ATI LPN
ATI Comprehensive Predictor PN
1. A nurse is providing discharge instructions to a client who has a new prescription for haloperidol. Which of the following adverse effects should the nurse instruct the client to report to the provider?
- A. Weight gain.
- B. Dry mouth.
- C. Sedation.
- D. Shuffling gait.
Correct answer: D
Rationale: The correct answer is D: Shuffling gait. A shuffling gait can indicate extrapyramidal symptoms, a potentially serious side effect of haloperidol. Extrapyramidal symptoms include movement disorders such as dystonia, akathisia, parkinsonism, and tardive dyskinesia. Reporting this symptom promptly is crucial to prevent further complications. Choices A, B, and C are common side effects of haloperidol but are not as urgent or indicative of serious complications compared to a shuffling gait.
2. A nurse in a pediatric clinic is collecting data from a school-age child whose injuries are inconsistent with the parent's stated cause. Which of the following actions should the nurse take?
- A. Provide teaching to the parents
- B. Report suspected abuse to the appropriate agency
- C. Document the injuries and monitor the child
- D. Counsel the parents privately
Correct answer: B
Rationale: In cases where a child's injuries are inconsistent with the parent's stated cause, it raises concerns about possible abuse. The correct action for the nurse in this situation is to report suspected abuse to the appropriate agency. This is a legal and ethical obligation for healthcare professionals when they suspect child abuse. Providing teaching to the parents (Choice A) may not address the immediate safety concerns of the child. Documenting the injuries and monitoring the child (Choice C) is important but reporting suspected abuse takes precedence to ensure the child's safety. Counseling the parents privately (Choice D) may not be effective if abuse is suspected, as the primary focus should be on protecting the child.

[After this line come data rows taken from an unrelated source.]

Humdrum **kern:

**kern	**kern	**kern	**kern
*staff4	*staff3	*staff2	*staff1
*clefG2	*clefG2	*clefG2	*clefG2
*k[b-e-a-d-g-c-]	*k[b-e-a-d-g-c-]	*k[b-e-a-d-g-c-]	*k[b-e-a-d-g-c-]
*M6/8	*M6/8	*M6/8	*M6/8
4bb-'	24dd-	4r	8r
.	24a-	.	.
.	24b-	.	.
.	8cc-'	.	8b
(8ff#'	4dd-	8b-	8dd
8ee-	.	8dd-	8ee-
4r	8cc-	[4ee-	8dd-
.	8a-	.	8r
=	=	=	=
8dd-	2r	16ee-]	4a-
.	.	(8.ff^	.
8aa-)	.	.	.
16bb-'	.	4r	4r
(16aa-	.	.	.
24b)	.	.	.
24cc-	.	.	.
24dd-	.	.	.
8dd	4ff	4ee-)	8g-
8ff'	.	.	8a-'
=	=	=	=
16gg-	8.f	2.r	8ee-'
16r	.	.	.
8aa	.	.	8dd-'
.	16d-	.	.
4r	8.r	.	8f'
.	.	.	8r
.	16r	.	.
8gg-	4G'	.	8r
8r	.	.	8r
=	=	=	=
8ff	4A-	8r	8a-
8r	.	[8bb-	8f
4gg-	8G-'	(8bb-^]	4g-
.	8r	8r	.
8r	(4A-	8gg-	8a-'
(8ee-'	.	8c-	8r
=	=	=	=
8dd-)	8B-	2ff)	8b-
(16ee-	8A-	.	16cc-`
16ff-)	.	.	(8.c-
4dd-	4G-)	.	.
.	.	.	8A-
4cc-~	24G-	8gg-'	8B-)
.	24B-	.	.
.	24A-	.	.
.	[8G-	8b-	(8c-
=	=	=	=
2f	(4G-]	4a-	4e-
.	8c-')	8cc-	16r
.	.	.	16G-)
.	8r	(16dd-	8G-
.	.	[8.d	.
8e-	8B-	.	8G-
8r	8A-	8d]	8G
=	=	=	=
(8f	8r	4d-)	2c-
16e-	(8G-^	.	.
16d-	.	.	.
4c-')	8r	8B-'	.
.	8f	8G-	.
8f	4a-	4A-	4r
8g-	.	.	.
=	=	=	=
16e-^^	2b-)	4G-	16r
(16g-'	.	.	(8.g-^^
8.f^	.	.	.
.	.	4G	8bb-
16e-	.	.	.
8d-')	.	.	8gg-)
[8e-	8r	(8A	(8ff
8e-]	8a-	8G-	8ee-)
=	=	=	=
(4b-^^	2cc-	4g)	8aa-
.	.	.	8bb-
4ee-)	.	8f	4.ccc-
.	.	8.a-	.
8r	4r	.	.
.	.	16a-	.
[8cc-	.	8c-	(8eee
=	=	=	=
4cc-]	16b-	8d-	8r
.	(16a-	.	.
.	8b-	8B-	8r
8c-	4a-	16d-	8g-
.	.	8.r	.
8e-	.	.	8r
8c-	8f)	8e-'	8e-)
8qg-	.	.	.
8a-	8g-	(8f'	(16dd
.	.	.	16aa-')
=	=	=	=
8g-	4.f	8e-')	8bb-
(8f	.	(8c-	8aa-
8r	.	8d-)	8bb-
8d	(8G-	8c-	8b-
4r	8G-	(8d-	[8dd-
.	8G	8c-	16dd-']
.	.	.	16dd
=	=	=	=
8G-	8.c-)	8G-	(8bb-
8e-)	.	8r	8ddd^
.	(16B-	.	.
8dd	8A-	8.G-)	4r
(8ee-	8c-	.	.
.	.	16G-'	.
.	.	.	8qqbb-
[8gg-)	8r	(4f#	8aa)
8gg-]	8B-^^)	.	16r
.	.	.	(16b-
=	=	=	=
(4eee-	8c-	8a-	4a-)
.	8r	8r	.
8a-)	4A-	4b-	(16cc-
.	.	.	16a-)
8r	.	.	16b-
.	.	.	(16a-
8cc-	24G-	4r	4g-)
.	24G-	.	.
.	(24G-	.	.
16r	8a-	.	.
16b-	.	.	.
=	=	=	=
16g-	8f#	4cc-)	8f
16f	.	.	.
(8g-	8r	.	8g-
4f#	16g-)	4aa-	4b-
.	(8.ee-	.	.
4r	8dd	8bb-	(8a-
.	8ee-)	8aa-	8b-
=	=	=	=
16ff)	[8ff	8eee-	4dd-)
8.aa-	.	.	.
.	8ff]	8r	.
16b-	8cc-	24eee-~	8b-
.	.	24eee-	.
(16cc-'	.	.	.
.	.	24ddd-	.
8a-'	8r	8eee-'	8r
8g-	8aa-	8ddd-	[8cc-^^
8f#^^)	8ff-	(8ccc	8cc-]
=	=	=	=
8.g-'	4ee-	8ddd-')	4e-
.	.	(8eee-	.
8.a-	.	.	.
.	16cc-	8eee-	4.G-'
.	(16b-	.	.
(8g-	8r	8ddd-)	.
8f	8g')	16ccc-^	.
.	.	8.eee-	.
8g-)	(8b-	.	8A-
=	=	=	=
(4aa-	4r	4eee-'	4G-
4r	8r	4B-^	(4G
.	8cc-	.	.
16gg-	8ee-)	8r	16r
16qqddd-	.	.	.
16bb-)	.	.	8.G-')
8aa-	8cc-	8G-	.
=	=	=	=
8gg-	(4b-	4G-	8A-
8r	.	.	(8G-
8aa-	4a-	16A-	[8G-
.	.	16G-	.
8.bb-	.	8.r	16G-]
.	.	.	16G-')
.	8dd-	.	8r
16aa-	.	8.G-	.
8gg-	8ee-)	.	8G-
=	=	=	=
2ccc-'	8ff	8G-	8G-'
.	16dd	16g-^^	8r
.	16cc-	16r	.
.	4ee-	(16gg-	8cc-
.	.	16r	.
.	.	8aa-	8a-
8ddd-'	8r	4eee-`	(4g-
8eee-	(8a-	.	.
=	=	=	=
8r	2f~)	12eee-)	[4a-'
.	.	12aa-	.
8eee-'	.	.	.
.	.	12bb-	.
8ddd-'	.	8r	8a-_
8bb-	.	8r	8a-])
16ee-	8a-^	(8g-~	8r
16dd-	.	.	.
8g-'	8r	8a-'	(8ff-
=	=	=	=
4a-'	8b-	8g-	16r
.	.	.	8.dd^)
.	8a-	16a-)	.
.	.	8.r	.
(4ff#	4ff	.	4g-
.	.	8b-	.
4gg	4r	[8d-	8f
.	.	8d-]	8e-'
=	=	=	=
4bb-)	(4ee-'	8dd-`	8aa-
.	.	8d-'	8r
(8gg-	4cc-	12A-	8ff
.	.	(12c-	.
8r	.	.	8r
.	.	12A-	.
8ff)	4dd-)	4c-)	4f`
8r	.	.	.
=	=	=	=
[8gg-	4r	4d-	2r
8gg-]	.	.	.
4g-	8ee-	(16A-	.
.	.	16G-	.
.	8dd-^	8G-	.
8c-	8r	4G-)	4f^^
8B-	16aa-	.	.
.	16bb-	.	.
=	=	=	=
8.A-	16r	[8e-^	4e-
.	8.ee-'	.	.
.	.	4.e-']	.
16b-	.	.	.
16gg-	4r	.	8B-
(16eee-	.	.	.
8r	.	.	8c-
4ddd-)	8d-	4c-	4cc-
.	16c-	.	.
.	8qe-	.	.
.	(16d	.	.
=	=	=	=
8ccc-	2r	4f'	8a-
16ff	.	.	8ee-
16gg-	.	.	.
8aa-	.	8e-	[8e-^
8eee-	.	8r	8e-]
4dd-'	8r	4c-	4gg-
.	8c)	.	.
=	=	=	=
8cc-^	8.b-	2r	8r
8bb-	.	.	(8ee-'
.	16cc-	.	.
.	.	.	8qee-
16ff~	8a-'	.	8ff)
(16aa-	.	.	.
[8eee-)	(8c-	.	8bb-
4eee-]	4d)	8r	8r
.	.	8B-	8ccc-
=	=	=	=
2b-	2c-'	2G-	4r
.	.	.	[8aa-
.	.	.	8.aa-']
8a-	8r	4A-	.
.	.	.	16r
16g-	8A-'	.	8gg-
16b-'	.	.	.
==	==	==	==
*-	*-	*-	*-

3. What are the nursing interventions for a patient with fluid volume overload?
- A. Restrict fluid intake
- B. Monitor intake and output
- C. Administer diuretics as prescribed
- D. Elevate the head of the bed
Correct answer: A
Rationale: The correct nursing intervention for a patient with fluid volume overload is to restrict fluid intake. This helps to prevent further fluid accumulation in the body. Monitoring intake and output (choice B) is important to assess the patient's fluid balance but is not a direct intervention to address fluid volume overload. Administering diuretics as prescribed (choice C) is a medical intervention that may be ordered by a healthcare provider but should not be assumed as a nursing intervention without a prescription. Elevating the head of the bed (choice D) is a measure commonly used for patients with respiratory distress or to prevent aspiration but is not a direct intervention for fluid volume overload.
4. What is the best dietary recommendation for a patient with chronic kidney disease?
- A. Low-protein diet
- B. High-protein diet
- C. Low-sodium diet
- D. High-sodium diet
Correct answer: A
Rationale: The correct answer is a low-protein diet for a patient with chronic kidney disease. In chronic kidney disease, the kidneys may have difficulty filtering waste products from protein metabolism, leading to a buildup of toxins in the body. Therefore, reducing protein intake can help lessen the workload on the kidneys. Choices B, C, and D are incorrect. A high-protein diet would increase the workload on the kidneys, while a low-sodium diet is beneficial for conditions like hypertension or heart failure but not specifically targeted for chronic kidney disease. A high-sodium diet can worsen fluid retention and hypertension in patients with kidney disease.
5. What are the signs of hypovolemic shock and what is the nurse's role in management?
- A. Rapid pulse, low blood pressure; administer IV fluids
- B. Cold extremities, rapid breathing; administer oxygen
- C. Decreased urine output, sweating; administer diuretics
- D. Weak pulse, clammy skin; administer vasopressors
Correct answer: A
Rationale: The correct signs of hypovolemic shock are a rapid pulse and low blood pressure. Administering IV fluids helps to restore circulating volume, which is essential in managing hypovolemic shock. Choice B is incorrect because cold extremities and rapid breathing are not typical signs of hypovolemic shock. Choice C is incorrect as administering diuretics would further decrease circulating volume, worsening the condition. Choice D is incorrect as administering vasopressors may further compromise perfusion in hypovolemic shock.